Records from a data source:
□ □ □

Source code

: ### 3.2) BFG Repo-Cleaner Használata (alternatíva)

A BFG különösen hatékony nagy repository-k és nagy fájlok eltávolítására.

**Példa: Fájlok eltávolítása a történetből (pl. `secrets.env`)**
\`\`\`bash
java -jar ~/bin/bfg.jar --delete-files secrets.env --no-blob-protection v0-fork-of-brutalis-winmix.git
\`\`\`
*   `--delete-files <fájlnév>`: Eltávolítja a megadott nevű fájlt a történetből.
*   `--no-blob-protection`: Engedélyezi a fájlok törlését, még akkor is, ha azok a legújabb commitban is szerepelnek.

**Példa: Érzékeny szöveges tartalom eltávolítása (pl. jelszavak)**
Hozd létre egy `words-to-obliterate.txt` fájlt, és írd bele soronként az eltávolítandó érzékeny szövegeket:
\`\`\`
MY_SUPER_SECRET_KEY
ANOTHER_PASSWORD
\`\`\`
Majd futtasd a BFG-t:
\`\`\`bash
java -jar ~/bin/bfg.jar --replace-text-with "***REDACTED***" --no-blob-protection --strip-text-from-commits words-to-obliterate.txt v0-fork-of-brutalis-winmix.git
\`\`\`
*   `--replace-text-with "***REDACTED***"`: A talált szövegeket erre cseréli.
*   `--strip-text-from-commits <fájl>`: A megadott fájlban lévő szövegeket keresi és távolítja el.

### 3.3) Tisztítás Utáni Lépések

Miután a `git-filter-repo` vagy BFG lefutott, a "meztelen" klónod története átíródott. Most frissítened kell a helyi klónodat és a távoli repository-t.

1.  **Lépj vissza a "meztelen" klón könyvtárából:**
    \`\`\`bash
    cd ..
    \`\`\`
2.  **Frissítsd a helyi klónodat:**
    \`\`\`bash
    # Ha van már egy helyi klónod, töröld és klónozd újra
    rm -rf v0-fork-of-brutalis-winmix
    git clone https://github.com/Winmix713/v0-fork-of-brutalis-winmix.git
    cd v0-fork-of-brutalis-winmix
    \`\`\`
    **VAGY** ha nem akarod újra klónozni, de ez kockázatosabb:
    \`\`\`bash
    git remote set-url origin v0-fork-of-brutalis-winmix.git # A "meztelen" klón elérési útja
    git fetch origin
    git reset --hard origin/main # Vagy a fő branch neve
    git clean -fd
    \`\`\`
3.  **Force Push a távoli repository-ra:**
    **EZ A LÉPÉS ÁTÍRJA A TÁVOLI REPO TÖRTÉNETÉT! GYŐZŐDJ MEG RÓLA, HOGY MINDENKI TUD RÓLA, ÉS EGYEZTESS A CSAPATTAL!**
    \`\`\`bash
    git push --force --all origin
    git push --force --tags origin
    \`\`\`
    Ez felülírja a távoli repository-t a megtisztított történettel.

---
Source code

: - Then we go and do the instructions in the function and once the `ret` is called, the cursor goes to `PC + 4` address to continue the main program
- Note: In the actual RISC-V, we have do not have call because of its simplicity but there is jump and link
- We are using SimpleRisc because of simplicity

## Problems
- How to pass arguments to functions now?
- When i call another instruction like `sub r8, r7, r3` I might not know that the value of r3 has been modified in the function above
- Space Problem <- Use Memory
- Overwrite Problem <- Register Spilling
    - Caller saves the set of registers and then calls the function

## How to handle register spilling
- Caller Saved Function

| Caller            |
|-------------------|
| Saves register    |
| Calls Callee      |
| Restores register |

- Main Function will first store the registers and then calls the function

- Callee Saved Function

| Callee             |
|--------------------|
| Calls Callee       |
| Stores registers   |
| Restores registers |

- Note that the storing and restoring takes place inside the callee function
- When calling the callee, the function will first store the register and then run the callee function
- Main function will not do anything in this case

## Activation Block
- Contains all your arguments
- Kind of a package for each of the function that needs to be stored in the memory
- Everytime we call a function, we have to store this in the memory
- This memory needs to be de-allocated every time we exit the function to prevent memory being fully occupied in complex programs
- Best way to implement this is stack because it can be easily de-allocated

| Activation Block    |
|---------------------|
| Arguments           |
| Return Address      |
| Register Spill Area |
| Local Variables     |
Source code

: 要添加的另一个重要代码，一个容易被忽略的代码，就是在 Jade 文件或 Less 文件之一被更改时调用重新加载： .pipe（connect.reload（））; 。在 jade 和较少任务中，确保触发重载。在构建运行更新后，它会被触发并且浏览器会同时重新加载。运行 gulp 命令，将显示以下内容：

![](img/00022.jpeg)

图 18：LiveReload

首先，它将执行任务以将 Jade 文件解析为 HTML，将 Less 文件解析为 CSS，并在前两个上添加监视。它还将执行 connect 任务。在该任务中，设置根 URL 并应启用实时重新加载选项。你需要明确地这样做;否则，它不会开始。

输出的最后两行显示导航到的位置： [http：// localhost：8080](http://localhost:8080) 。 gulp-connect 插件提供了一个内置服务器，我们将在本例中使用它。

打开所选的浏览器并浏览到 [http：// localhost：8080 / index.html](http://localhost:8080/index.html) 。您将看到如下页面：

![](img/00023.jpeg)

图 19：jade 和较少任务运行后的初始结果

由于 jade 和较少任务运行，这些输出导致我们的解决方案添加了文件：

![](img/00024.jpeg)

□ □ □

**Work task**
A complete, exact transcription of the data above is the required answer.

**Response**
Source code

: ### 3.2) BFG Repo-Cleaner Használata (alternatíva)

A BFG különösen hatékony nagy repository-k és nagy fájlok eltávolítására.

**Példa: Fájlok eltávolítása a történetből (pl. `secrets.env`)**
\`\`\`bash
java -jar ~/bin/bfg.jar --delete-files secrets.env --no-blob-protection v0-fork-of-brutalis-winmix.git
\`\`\`
*   `--delete-files <fájlnév>`: Eltávolítja a megadott nevű fájlt a történetből.
*   `--no-blob-protection`: Engedélyezi a fájlok törlését, még akkor is, ha azok a legújabb commitban is szerepelnek.

**Példa: Érzékeny szöveges tartalom eltávolítása (pl. jelszavak)**
Hozd létre egy `words-to-obliterate.txt` fájlt, és írd bele soronként az eltávolítandó érzékeny szövegeket:
\`\`\`
MY_SUPER_SECRET_KEY
ANOTHER_PASSWORD
\`\`\`
Majd futtasd a BFG-t:
\`\`\`bash
java -jar ~/bin/bfg.jar --replace-text-with "***REDACTED***" --no-blob-protection --strip-text-from-commits words-to-obliterate.txt v0-fork-of-brutalis-winmix.git
\`\`\`
*   `--replace-text-with "***REDACTED***"`: A talált szövegeket erre cseréli.
*   `--strip-text-from-commits <fájl>`: A megadott fájlban lévő szövegeket keresi és távolítja el.

### 3.3) Tisztítás Utáni Lépések

Miután a `git-filter-repo` vagy BFG lefutott, a "meztelen" klónod története átíródott. Most frissítened kell a helyi klónodat és a távoli repository-t.

1.  **Lépj vissza a "meztelen" klón könyvtárából:**
    \`\`\`bash
    cd ..
    \`\`\`
2.  **Frissítsd a helyi klónodat:**
    \`\`\`bash
    # Ha van már egy helyi klónod, töröld és klónozd újra
    rm -rf v0-fork-of-brutalis-winmix
    git clone https://github.com/Winmix713/v0-fork-of-brutalis-winmix.git
    cd v0-fork-of-brutalis-winmix
    \`\`\`
    **VAGY** ha nem akarod újra klónozni, de ez kockázatosabb:
    \`\`\`bash
    git remote set-url origin v0-fork-of-brutalis-winmix.git # A "meztelen" klón elérési útja
    git fetch origin
    git reset --hard origin/main # Vagy a fő branch neve
    git clean -fd
    \`\`\`
3.  **Force Push a távoli repository-ra:**
    **EZ A LÉPÉS ÁTÍRJA A TÁVOLI REPO TÖRTÉNETÉT! GYŐZŐDJ MEG RÓLA, HOGY MINDENKI TUD RÓLA, ÉS EGYEZTESS A CSAPATTAL!**
    \`\`\`bash
    git push --force --all origin
    git push --force --tags origin
    \`\`\`
    Ez felülírja a távoli repository-t a megtisztított történettel.

---
Source code

: - Then we go and do the instructions in the function and once the `ret` is called, the cursor goes to `PC + 4` address to continue the main program
- Note: In the actual RISC-V, we have do not have call because of its simplicity but there is jump and link
- We are using SimpleRisc because of simplicity

## Problems
- How to pass arguments to functions now?
- When i call another instruction like `sub r8, r7, r3` I might not know that the value of r3 has been modified in the function above
- Space Problem <- Use Memory
- Overwrite Problem <- Register Spilling
    - Caller saves the set of registers and then calls the function

## How to handle register spilling
- Caller Saved Function

| Caller            |
|-------------------|
| Saves register    |
| Calls Callee      |
| Restores register |

- Main Function will first store the registers and then calls the function

- Callee Saved Function

| Callee             |
|--------------------|
| Calls Callee       |
| Stores registers   |
| Restores registers |

- Note that the storing and restoring takes place inside the callee function
- When calling the callee, the function will first store the register and then run the callee function
- Main function will not do anything in this case

## Activation Block
- Contains all your arguments
- Kind of a package for each of the function that needs to be stored in the memory
- Everytime we call a function, we have to store this in the memory
- This memory needs to be de-allocated every time we exit the function to prevent memory being fully occupied in complex programs
- Best way to implement this is stack because it can be easily de-allocated

| Activation Block    |
|---------------------|
| Arguments           |
| Return Address      |
| Register Spill Area |
| Local Variables     |
Source code

: 要添加的另一个重要代码，一个容易被忽略的代码，就是在 Jade 文件或 Less 文件之一被更改时调用重新加载： .pipe（connect.reload（））; 。在 jade 和较少任务中，确保触发重载。在构建运行更新后，它会被触发并且浏览器会同时重新加载。运行 gulp 命令，将显示以下内容：

![](img/00022.jpeg)

图 18：LiveReload

首先，它将执行任务以将 Jade 文件解析为 HTML，将 Less 文件解析为 CSS，并在前两个上添加监视。它还将执行 connect 任务。在该任务中，设置根 URL 并应启用实时重新加载选项。你需要明确地这样做;否则，它不会开始。

输出的最后两行显示导航到的位置： [http：// localhost：8080](http://localhost:8080) 。 gulp-connect 插件提供了一个内置服务器，我们将在本例中使用它。

打开所选的浏览器并浏览到 [http：// localhost：8080 / index.html](http://localhost:8080/index.html) 。您将看到如下页面：

![](img/00023.jpeg)

图 19：jade 和较少任务运行后的初始结果

由于 jade 和较少任务运行，这些输出导致我们的解决方案添加了文件：

![](img/00024.jpeg)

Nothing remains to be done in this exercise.